Sementara itu, intervensi asing, khususnya Amerika Serikat, tampaknya bakal kian kokoh setelah naskah Kemitraan Komprehensif ditandatangani. Kunjungan Obama bulan lalu makin memperkuat cengkeraman kuku negara imperialis itu di negeri ini. Terungkapnya sejumlah dokumen diplomatik penting melalui situs Wikileaks mengkorfimasikan tentang adanya intervensi AS terhadap Indonesia.
Hatta Taliwang, mantan anggota DPR periode 1999-2004 dalam Dialog Kebangsaan Refleksi Akhir Tahun 2010 di Aula Kebangsaan, Hypermall Kelapa Gading, Jakarta Utara, Sabtu (18/12/2010) mengatakan bahwa Pemerintah Indonesia dinilai lebih banyak didikte oleh pihak asing, dalam hal ini pemilik modal. Banyak kekayaan alam yang tidak dimanfaatkan dengan baik bagi kepentingan rakyat, melainkan lebih menguntungkan segelintir orang. "Ini rezim boneka ini. Rezim yang bisa dikendalikan dari luar," imbuh Hatta. (DetikNews)
Isu Teroris dan Kebrutalan Densus 88. Isu terorisme di tahun 2010 tidak juga kunjung padam. Sejumlah peristiwa yang dikatakan sebagai tindak terorisme seperti perampokan bank CIMB - Niaga di Medan terjadi. Tapi dari investigasi yang dilakukan terkuak sejumlah kejanggalan sekaligus kedzaliman yang dilakukan oleh Densus 88. Hal ini dipertegas oleh kesimpulan yang dilakukan oleh Komnas HAM. Tapi tampaknya, Densus 88 tak bergeming. Operasi jalan terus, nyaris tanpa kendali dan kontrol. Korban mungkin masih akan kembali berjatuhan di tahun mendatang.
Kekerasan Terhadap Anak. Sepanjang tahun 2009-2010, Komnas Anak memantau 824 kasus pembuangan bayi. Sekitar 68% dari bayi yang dibuang itu ditemukan dalam kondisi meninggal dunia. Lokasi pembuangannya beragam, mulai bak sampah, halaman atau teras warga masyarakat, sungai, got, dan pembuangan air selokan, rumah ibadah, rumah bersalin, terminal bis sampai stasiun kereta api, halte dan tempat pemakaman umum.
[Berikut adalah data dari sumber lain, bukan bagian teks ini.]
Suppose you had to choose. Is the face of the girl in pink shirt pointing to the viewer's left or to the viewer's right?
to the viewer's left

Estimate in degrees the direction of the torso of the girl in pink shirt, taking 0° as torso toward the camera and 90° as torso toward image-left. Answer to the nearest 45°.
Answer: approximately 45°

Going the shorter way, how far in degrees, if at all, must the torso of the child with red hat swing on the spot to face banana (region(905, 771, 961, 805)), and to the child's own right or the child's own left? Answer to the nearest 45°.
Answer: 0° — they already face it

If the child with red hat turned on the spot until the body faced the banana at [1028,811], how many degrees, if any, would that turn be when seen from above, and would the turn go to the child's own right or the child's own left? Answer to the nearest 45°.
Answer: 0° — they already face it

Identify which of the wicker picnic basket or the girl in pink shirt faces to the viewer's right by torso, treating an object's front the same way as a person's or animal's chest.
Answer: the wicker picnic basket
Pada tahun 2010, ketika pertama kali dilakukan pendataan secara nasional, ditemukan ada sekitar 240.000 anak jalanan di 12 kota besar di Indonesia. Sekitar 5-7% dari mereka, mengaku lari dari rumah karena kekerasan dalam rumah tangga. Setiap tahun, jumlah anak jalanan terus meningkat. Direktorat Jenderal Pelayanan Rehabilitasi Sosial Kementerian Sosial pada 2009 mencatat ada 5,4 juta anak terlantar di seluruh Indonesia.
Dirundung Bencana. Tsunami di Mentawai, longsor di Wasior, dan letusan gunung Merapi di Jawa Tengah/DIY; bencana tersebut menyisakan sebuah ironi. Bila diyakini bahwa segala bencana itu adalah karena qudrah (kekuatan) dan iradah (kehendak) Allah SWT, tapi mengapa pada saat yang sama kita tidak juga mau tunduk dan taat kepada Allah dalam kehidupan kita.